» Supplied text
###

Despite the clear urgency, Bangladesh has yet to promulgate a National Rapid Power Restoration Protocol, a gap that poses significant risk to the stability of the power sector. This stands in contrast to global practices. Countries with high disaster exposure follow well-established frameworks such as the NERC Restoration Standards in the United States, the FEMA Lifeline Resilience Framework, CIGRÉ post-disaster restoration models, and the IEEE Power System Restoration Guidelines. These models ensure that the sequence of actions during an emergency is predetermined, coordinated, and efficiently executed.

Bangladesh urgently needs a similar framework. A National Rapid Power Restoration Protocol (NRPRP) would clarify what actions must be taken immediately after infrastructural damage, which power plants should be brought online first, which substations should receive priority energization, and which critical loads must be restored ahead of others. The existence of such a protocol would eliminate confusion during emergencies, streamline decision-making, and enable a coordinated response at the national level.

###

» Given information
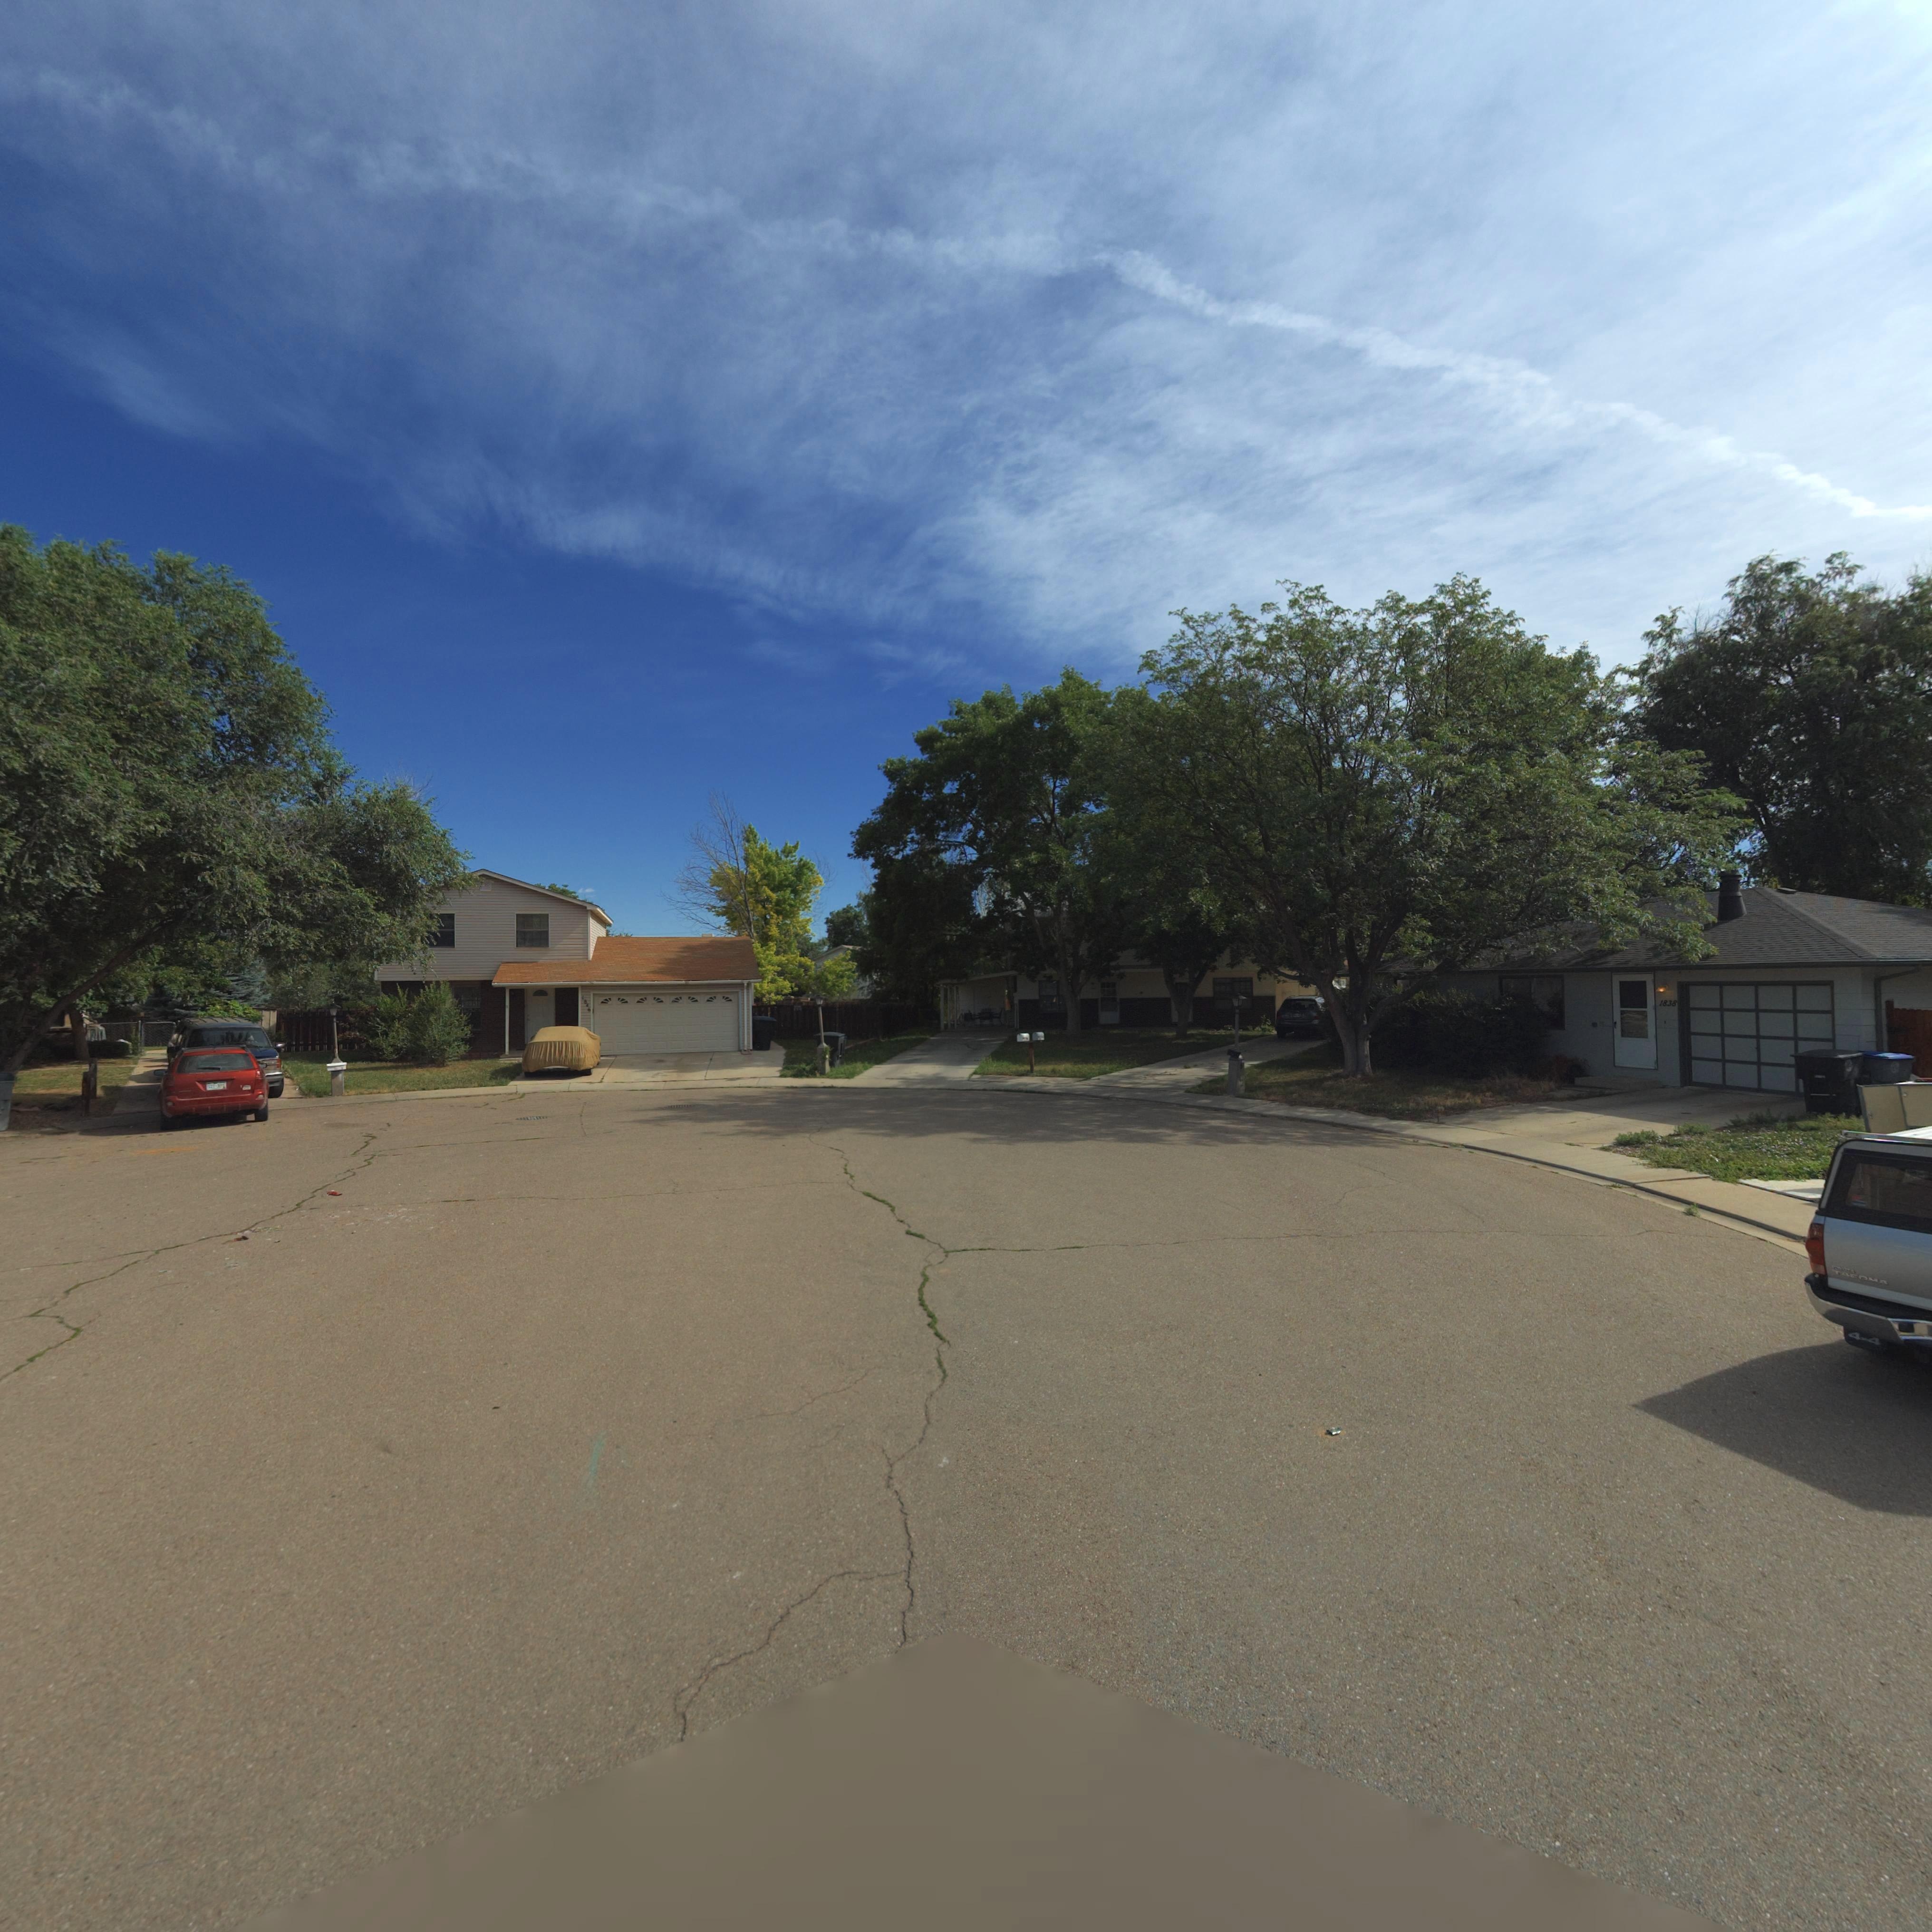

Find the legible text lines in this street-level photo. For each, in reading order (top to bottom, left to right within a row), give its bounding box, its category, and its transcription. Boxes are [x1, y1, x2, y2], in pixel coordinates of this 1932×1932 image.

###

» Problem to solve
Revise the power restoration text, everything from "Bangladesh urgently needs" down to "the national level.", so that "critical loads" is replaced with "essential loads".

» Output of the exercise
Bangladesh urgently needs a similar framework. A National Rapid Power Restoration Protocol (NRPRP) would clarify what actions must be taken immediately after infrastructural damage, which power plants should be brought online first, which substations should receive priority energization, and which essential loads must be restored ahead of others. The existence of such a protocol would eliminate confusion during emergencies, streamline decision-making, and enable a coordinated response at the national level.